Benefits of Embedded Finance

From the user’s point of view, embedded finance has the clear advantage of expanding the offering and striving for more accessible, simple, and personalized services. Even from the point of view of a company that decides to offer financial services, there are several advantages, including:

  • new revenue channels generated by the offer of integrated financial services;
  • customer loyalty through a more engaging experience; getting more customer experience data to serve them better and better;
  • last but not least, satisfied customers are more likely to spend money, thereby increasing revenue.

With access to vast amounts of user data, e-commerce giants can create unique financial products that can be easily made available to customers.

Consider an example of such technologies and their impact on our lives. Stripe is an American company that allows companies and individuals to send and receive payments over the Internet, launched Stripe Treasury. Stripe Treasury is a banking as a service API that allows you to embed financial services into your marketplace or platform. In other words, Stripe customers will be able to provide financial services to their customers.


Therefore, open banking and integration with various financial instruments will be a great opportunity to improve the level of user experience, provide more convenient payment methods for your customers, and further increase your income. A progressive idea, open banking challenges preconceived notions about banking services.

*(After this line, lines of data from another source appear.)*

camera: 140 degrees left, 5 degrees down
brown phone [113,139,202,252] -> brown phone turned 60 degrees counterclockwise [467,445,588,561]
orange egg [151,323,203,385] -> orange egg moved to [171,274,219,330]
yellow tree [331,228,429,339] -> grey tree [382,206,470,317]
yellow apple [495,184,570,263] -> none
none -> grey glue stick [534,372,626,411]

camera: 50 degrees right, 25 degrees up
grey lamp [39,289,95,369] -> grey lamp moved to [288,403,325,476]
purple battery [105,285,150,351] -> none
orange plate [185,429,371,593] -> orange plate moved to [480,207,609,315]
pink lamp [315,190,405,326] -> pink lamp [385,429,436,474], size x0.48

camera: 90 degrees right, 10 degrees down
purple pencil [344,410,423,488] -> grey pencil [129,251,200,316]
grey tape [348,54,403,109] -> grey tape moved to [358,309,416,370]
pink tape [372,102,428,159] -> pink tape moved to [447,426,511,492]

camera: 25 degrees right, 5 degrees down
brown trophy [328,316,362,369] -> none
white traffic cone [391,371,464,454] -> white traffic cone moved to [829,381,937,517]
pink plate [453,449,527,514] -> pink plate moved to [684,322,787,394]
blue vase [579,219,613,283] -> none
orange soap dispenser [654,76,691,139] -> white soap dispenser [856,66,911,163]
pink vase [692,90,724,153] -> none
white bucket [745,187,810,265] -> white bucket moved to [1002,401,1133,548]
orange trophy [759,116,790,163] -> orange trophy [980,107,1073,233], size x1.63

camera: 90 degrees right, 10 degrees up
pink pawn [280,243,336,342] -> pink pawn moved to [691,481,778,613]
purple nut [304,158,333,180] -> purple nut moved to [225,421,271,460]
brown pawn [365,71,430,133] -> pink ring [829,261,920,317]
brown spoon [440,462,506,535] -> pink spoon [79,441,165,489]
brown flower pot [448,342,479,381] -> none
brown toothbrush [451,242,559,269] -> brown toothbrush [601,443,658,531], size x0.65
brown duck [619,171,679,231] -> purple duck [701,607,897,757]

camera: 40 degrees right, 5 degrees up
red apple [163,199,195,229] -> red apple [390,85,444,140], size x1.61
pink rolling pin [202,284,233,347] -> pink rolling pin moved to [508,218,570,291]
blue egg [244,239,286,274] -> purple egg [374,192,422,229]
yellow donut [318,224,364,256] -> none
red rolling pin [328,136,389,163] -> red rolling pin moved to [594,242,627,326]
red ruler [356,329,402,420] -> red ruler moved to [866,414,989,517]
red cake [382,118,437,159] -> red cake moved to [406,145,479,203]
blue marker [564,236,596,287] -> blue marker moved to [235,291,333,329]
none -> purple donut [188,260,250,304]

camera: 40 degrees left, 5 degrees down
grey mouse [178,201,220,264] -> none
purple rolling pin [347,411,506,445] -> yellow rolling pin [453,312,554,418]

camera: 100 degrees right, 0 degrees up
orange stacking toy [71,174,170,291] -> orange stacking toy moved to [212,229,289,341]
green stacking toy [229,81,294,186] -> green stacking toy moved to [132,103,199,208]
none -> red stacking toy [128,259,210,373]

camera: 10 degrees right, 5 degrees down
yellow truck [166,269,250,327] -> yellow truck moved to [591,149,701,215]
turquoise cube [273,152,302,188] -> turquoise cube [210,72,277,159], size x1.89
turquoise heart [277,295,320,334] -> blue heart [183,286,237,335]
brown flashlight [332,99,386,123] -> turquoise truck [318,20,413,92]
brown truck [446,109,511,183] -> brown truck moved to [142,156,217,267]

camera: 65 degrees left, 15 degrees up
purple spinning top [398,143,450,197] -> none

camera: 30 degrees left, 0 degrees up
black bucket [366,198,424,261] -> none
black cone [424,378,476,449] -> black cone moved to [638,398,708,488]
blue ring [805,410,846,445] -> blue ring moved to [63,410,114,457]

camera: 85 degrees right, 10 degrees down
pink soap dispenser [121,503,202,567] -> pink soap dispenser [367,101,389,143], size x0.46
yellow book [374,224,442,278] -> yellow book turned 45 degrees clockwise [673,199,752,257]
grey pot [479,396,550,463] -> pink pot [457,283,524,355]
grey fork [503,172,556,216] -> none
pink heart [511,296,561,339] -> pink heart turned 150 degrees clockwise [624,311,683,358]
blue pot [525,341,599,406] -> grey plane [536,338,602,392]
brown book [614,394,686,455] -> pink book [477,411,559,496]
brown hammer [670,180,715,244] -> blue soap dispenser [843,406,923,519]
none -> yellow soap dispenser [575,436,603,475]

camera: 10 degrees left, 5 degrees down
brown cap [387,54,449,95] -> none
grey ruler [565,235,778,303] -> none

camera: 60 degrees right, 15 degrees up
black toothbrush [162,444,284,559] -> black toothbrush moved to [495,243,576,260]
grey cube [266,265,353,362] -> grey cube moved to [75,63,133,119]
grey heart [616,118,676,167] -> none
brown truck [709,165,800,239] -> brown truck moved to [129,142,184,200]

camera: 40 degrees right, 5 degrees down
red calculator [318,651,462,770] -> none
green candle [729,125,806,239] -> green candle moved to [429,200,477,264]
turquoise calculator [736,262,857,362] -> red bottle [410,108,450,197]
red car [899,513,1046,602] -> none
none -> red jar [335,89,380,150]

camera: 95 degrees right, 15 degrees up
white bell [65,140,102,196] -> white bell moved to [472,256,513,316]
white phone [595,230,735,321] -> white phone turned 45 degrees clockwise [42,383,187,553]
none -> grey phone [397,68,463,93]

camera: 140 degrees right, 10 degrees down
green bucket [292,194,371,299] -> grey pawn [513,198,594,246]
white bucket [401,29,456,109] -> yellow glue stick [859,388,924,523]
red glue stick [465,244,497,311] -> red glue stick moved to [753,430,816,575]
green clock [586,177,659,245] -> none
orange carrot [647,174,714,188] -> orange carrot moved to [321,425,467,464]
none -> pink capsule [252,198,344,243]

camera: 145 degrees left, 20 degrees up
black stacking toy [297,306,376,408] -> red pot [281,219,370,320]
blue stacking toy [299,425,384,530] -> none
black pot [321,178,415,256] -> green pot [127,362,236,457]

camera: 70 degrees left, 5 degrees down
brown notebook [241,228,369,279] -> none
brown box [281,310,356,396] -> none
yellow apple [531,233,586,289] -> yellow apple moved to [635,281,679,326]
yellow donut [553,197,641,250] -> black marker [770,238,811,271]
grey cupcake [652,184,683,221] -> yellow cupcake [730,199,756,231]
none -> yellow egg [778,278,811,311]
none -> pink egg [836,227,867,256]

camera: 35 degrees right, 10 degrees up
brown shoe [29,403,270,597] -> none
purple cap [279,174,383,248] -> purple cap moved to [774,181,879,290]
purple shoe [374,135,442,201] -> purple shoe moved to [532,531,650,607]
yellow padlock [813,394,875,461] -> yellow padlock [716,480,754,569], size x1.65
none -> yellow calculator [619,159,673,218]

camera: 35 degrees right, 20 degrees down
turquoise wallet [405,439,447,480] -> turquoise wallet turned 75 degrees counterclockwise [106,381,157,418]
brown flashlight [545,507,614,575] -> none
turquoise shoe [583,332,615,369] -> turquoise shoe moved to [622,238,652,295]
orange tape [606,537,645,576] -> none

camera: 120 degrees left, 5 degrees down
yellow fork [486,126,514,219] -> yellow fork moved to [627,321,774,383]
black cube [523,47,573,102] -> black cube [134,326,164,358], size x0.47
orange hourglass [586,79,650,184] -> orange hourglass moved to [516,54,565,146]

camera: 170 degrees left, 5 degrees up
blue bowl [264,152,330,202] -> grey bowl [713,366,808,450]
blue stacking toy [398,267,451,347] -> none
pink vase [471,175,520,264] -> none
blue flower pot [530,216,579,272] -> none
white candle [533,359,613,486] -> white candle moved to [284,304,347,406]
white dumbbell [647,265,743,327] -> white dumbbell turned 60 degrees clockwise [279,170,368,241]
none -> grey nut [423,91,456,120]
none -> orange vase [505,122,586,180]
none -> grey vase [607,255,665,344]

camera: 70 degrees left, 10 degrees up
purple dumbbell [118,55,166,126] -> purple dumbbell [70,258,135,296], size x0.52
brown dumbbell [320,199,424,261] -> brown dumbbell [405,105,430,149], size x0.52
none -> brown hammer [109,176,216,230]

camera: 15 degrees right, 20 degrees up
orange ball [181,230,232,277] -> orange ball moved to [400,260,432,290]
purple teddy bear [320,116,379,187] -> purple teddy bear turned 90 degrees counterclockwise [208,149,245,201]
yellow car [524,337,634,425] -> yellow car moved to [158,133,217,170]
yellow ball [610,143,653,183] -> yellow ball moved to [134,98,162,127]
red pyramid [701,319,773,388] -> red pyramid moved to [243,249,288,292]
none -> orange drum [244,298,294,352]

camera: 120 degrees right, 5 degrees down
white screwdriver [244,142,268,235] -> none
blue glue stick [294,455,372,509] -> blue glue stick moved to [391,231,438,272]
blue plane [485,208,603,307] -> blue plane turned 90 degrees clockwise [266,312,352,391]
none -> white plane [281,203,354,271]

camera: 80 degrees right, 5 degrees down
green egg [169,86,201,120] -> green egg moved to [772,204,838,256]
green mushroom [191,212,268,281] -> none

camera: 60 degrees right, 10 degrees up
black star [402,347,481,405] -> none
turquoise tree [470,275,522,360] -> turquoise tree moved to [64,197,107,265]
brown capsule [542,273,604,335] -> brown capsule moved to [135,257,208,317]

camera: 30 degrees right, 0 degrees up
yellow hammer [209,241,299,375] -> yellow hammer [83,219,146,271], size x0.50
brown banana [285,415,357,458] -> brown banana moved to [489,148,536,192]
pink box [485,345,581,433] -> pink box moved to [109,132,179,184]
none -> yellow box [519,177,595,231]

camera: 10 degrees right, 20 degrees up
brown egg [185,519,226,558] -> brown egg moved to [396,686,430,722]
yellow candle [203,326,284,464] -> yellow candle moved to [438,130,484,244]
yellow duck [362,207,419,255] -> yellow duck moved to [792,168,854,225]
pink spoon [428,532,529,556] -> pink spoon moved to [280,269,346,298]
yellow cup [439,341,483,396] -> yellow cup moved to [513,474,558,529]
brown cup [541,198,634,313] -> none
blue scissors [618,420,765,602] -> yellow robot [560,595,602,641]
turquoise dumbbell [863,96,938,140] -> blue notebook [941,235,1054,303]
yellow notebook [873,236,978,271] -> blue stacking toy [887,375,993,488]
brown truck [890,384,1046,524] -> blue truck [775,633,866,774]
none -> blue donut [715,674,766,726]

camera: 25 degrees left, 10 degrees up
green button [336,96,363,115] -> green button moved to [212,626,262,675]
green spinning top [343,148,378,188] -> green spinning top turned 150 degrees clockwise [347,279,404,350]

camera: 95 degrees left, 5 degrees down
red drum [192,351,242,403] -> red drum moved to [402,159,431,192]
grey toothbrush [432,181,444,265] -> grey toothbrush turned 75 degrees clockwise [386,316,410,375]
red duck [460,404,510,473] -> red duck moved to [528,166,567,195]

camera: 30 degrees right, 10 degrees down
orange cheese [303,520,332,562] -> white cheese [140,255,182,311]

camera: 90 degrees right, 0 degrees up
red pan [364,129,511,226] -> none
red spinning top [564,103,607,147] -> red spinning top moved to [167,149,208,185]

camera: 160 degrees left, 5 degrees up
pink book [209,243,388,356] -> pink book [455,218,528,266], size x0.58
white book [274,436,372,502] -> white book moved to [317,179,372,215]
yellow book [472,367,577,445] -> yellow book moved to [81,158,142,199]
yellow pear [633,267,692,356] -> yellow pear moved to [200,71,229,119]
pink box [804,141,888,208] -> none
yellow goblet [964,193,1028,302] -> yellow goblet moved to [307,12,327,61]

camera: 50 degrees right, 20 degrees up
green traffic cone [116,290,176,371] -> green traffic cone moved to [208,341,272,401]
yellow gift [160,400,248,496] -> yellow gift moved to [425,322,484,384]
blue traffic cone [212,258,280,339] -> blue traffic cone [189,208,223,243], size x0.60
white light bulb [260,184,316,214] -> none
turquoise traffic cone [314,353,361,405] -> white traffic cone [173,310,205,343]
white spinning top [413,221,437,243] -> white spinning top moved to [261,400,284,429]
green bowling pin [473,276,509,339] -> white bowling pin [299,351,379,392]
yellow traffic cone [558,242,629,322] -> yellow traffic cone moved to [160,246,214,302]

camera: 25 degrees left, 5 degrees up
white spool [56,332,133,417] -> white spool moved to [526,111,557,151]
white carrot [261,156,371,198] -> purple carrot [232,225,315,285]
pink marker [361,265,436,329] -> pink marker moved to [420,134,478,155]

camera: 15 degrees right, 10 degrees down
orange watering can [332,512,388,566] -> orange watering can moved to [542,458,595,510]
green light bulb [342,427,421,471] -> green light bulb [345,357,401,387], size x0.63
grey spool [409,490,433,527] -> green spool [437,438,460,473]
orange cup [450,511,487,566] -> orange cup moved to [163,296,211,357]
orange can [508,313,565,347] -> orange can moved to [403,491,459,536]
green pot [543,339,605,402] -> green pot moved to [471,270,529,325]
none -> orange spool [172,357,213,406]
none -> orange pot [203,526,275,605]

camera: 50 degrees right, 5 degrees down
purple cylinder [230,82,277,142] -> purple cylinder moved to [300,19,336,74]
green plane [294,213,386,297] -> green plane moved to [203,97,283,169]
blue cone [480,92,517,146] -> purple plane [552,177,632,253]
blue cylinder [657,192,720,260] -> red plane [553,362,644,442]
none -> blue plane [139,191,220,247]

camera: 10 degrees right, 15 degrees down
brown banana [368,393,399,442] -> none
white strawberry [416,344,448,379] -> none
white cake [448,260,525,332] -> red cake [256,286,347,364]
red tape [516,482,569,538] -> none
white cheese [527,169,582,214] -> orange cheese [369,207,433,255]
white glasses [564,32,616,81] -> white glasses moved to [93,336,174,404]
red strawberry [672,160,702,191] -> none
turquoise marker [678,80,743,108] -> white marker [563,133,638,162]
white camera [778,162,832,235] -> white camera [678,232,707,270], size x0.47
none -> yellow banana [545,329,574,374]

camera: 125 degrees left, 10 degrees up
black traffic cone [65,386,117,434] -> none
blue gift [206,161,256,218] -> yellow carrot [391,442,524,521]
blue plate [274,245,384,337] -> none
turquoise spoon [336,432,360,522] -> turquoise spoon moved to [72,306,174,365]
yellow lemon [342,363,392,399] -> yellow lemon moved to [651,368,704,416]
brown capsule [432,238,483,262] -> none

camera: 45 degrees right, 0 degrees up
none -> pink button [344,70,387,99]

By giving users and businesses simple access to financial data and services via third-party apps and platforms, it expands their options. Open banking encourages creativity, rivalry, and a better consumer experience. Users can get individualized financial advice from it, manage all of their accounts and transactions in one location, and businesses can provide more cutting-edge goods and services.

Users will have more control over their finances and more opportunities to achieve their financial goals as a result of the new era of collaboration that open banking is ushering in between banks, fintech start-ups, and other financial industry participants.